自分自身の気持ちを整理する観点からも、他人に正々堂々といえる明確な『転職理由』を事前に塾考しておくことが、転職活動の第一歩といえるでしょう。

特に、同業種間での転職活動(例.ライバル会社への転職など)を考えている場合には、“転職せずとも、現在の勤務先で希望の仕事はできるのでは?”という“突っ込み”に備えた、慎重な回答も必要になるでしょう。

2.ヘッドハンターの選定

アクチュアリーの転職と言えば、何といっても、『VRPパートナーズ』が保険・年金業界でダントツに有名ですが、ヘッドハンターを“複数選定”しながら、紹介案件内容やヘッドハンター自身との相性なども吟味しながら転職活動を行うことも重要です。
また、外資系企業への転職を目指す場合、必ずしも、外国人ヘッドハンターが最適である保証はどこにもありませんので、必ず、ご自身の目で確かめてから、付き合うヘッドハンターを選定されるとよいでしょう。

なお、ヘッドハンターには、保険会社ご出身の方々もいらっしゃいますので、特に、転職希望先の会社を予め決めている場合は、同会社ご出身のヘッドハンターを探してみるのも(時間はかかりますが)よいかもしれませんね。
逆に、会社ではなく職種や部署などを基準にして求人案件を探す場合は、同じ会社の案件ばかりを勧めてくるヘッドハンターとは、距離を置いた方がよいかもしれません。

3.レジュメなど

「履歴書」、「職務経歴書」および「英文レジュメ」の3点セットは、転職活動の必需アイテムであり、特に、外資系企業への転職を希望される場合には、「英文レジュメ」が不可欠のようです。

▶ **示されたデータ**:

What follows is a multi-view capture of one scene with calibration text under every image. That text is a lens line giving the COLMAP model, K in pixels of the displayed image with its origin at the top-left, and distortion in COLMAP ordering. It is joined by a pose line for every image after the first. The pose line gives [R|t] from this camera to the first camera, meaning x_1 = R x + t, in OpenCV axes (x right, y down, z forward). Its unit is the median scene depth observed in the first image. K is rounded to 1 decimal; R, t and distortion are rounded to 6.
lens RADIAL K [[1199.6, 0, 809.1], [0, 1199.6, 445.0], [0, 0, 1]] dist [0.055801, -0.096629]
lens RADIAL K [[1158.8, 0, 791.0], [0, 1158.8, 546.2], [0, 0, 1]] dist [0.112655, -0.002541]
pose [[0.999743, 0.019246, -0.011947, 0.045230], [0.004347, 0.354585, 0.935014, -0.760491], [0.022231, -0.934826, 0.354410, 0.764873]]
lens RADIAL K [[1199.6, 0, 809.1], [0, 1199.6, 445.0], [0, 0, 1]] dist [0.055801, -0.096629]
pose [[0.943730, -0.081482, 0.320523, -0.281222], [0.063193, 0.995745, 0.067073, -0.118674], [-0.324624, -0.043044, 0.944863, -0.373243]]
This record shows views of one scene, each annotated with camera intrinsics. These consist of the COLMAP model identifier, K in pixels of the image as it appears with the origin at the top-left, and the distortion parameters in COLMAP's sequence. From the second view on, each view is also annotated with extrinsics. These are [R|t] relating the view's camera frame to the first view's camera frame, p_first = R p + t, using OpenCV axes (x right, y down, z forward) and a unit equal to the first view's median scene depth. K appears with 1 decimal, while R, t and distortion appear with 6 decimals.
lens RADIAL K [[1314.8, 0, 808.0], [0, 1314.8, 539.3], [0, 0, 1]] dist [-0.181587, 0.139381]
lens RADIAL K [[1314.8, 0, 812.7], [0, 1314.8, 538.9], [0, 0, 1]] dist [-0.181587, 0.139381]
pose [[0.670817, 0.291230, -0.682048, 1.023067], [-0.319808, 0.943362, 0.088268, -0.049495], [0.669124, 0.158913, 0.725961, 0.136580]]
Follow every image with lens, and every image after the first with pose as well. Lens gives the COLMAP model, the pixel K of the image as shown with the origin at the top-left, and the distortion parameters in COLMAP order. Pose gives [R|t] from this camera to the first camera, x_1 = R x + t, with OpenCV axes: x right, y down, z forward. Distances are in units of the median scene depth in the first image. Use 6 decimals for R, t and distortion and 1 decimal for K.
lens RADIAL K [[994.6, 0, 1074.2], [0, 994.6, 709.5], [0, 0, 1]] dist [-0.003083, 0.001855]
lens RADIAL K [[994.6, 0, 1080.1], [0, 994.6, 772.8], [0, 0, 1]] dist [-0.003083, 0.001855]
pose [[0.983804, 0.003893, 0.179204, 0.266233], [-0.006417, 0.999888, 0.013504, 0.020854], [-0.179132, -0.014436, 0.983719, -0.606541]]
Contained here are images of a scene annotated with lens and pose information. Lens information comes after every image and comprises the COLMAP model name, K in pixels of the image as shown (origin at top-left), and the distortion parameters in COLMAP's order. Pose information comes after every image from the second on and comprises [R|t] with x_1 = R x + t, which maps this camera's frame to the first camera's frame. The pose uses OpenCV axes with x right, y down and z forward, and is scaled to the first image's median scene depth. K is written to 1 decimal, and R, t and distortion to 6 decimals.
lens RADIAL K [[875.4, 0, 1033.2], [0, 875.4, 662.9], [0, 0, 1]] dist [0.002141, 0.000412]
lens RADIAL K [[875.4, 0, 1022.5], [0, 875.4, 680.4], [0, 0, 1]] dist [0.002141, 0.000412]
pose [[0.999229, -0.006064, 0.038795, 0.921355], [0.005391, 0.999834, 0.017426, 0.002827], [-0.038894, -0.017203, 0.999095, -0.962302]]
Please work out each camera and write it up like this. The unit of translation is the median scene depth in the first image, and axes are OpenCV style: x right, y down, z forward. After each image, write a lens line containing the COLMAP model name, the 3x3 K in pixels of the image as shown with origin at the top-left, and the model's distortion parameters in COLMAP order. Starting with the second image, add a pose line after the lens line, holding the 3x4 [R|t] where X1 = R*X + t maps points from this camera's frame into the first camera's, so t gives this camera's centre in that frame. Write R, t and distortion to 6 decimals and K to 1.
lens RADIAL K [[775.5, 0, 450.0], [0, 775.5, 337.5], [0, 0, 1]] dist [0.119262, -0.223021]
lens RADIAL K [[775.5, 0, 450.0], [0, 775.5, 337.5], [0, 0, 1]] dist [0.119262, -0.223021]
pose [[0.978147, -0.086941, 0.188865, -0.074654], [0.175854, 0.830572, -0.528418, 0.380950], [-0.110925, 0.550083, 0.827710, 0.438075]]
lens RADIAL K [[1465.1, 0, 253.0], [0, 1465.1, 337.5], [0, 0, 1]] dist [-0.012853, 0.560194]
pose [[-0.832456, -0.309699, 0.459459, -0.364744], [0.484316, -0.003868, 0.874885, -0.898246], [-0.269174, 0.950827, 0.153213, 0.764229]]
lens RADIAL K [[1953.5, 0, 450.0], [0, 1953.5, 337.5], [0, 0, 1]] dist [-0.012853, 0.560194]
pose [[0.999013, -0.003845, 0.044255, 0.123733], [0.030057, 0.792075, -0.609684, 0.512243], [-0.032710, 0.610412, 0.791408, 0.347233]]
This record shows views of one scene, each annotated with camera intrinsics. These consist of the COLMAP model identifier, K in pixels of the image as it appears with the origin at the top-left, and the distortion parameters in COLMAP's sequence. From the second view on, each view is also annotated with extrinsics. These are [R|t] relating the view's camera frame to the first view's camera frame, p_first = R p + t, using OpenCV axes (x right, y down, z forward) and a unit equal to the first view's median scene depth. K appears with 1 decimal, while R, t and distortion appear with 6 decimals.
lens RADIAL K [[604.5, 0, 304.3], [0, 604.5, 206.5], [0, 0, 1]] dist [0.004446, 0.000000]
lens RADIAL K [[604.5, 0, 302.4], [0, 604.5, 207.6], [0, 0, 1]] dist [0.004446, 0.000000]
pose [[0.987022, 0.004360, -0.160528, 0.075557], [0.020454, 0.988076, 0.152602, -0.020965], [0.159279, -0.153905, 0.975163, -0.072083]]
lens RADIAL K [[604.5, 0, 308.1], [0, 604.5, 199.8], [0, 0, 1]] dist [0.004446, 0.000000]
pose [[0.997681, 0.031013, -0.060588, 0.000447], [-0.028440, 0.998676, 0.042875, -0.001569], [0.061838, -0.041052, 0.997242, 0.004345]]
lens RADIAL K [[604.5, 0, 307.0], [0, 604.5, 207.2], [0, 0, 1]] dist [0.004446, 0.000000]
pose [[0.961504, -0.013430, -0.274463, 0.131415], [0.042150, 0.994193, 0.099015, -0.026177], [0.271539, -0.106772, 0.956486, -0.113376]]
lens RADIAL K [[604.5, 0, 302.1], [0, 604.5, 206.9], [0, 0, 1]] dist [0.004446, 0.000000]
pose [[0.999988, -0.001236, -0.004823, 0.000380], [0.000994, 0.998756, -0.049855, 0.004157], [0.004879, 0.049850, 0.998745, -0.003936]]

▶ **課題のねらい**: 上にある転職活動についての文章を、一字も変えずに最初から最後まで書き写してください。

▶ **課題の答え**:
自分自身の気持ちを整理する観点からも、他人に正々堂々といえる明確な『転職理由』を事前に塾考しておくことが、転職活動の第一歩といえるでしょう。

特に、同業種間での転職活動(例.ライバル会社への転職など)を考えている場合には、“転職せずとも、現在の勤務先で希望の仕事はできるのでは?”という“突っ込み”に備えた、慎重な回答も必要になるでしょう。

2.ヘッドハンターの選定

アクチュアリーの転職と言えば、何といっても、『VRPパートナーズ』が保険・年金業界でダントツに有名ですが、ヘッドハンターを“複数選定”しながら、紹介案件内容やヘッドハンター自身との相性なども吟味しながら転職活動を行うことも重要です。
また、外資系企業への転職を目指す場合、必ずしも、外国人ヘッドハンターが最適である保証はどこにもありませんので、必ず、ご自身の目で確かめてから、付き合うヘッドハンターを選定されるとよいでしょう。

なお、ヘッドハンターには、保険会社ご出身の方々もいらっしゃいますので、特に、転職希望先の会社を予め決めている場合は、同会社ご出身のヘッドハンターを探してみるのも(時間はかかりますが)よいかもしれませんね。
逆に、会社ではなく職種や部署などを基準にして求人案件を探す場合は、同じ会社の案件ばかりを勧めてくるヘッドハンターとは、距離を置いた方がよいかもしれません。

3.レジュメなど

「履歴書」、「職務経歴書」および「英文レジュメ」の3点セットは、転職活動の必需アイテムであり、特に、外資系企業への転職を希望される場合には、「英文レジュメ」が不可欠のようです。